Esas directivas y más, están explicadas en el documento de ayuda del compilador de CCS.
Cuando tengas dudas sobre algo que no entiendas, dale una leída. 

Vienen siendo algo así:
Como las directivas tienen varios parámetros solo pondré el propósito.


			
				La ayuda de CCS sobre #BUILD dijo:
			
		

> Los dispositivos PIC18FXXX con ROM externa o dispositivos PIC18XXX sin ROM interna pueden dirigir al compilador para utilizar la memoria ROM al enlazar múltiples unidades de compilación.
> Esta directiva debe aparecer exactamente igual en cada unidad de compilación.





			
				 La ayuda de CCS sobre #ORG dijo:
			
		

> Esta directiva fijará la siguiente función, declaración de constante o ROM en un área específica ROM.
> End puede omitirse si un segmento se define previamente si solo deseas agregar otra función para el segmento.
> 
> Siga el ORG con un { } sólo para reservar la zona con nada insertado por el compilador.
> ...





FOFO dijo:


> Hice este programa, pero lo que pasa es que el led está encendido y cuando presiono el botón se apaga.
> ¿No sé si me podrías ayudar con esto a que lo haga de forma inversa?
> ¿O me podrías orientar en que estoy haciendo mal?
> Tu programa me sirvo mucho y quería también preguntarte sobre este elemento output_toggle que pusiste en tu programa.
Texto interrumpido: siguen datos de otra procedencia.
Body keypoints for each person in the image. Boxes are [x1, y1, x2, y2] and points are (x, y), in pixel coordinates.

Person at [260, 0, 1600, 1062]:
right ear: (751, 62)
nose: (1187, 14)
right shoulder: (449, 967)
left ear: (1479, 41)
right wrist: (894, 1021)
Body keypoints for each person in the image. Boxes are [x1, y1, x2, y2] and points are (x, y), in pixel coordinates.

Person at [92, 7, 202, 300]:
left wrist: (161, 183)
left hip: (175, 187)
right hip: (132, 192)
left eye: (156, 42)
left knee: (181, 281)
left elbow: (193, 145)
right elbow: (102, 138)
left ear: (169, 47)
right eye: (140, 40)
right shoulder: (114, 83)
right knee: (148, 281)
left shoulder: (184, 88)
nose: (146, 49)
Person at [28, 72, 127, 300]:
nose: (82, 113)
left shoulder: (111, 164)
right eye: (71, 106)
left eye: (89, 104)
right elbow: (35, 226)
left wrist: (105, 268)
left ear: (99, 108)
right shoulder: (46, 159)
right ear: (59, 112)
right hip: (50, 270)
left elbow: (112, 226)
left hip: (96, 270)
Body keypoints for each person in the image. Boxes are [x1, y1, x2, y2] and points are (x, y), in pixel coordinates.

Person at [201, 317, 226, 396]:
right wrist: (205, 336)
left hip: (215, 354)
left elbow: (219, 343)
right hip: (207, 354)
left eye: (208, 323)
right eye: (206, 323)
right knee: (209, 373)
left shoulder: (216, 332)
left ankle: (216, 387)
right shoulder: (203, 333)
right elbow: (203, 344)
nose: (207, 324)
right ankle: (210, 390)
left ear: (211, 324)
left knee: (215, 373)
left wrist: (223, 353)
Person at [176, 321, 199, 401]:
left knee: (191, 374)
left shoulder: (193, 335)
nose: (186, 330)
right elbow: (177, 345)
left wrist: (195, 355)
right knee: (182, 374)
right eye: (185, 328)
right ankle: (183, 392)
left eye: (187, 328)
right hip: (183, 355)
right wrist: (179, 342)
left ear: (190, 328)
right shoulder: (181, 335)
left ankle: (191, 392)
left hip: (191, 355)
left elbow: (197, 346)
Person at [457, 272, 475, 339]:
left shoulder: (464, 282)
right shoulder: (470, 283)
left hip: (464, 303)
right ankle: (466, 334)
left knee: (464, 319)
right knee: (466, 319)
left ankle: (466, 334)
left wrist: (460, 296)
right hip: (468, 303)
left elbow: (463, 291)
Tu programa funciona bien montado sobre un protoboard.
El led permanece apagado al iniciar el programa y cuando se presiona el botón se enciende.
Si al iniciar el PIC el led te aparece encendido, debe ser porque tu tarjeta usa resistencias pull-down en el puerto B y activas RB0 con positivo. Checa eso para que salgas de dudas.
Invierte la lógica del programa para que lo haga al revés. 

La instrucción OUTPUT_TOGGLE () lo que hace es cambiar de estado un pin.
Si estaba en 0 lo pone en 1 y viceversa.

Saludos.


----------



## FOFO (Dic 18, 2013)

muchas gracias de veras, gracias por tu ayuda, una ultima cosa no sabes de un libro o si en esta msima pag. podre encontrar informacion sobre los comando para la programación de pic en c, es que quiero seguir aprendiendo mas y claro hacer mas proyectos, muchas gracias por tus respuestas ......saludosssssssssssssss


----------



## D@rkbytes (Dic 18, 2013)

FOFO dijo:


> ¿Sabes de un libro o si en esta misma página podré encontrar información sobre los comandos para la programación de pic en c?
> Es que quiero seguir aprendiendo más y claro hacer mas proyectos.


En el Foro existen muchos proyectos y ejemplos en PICC que puedes encontrar a través del Buscador.

También puedes leer y consultar sobre estos temas por ejemplo:
*Curso de programación en C para microcontroladores PIC*
*
Programas para Pic C Compiler (Tutorial)*



FOFO dijo:


> muchas gracias de veras, gracias por tu ayuda


De nada, suerte.


----------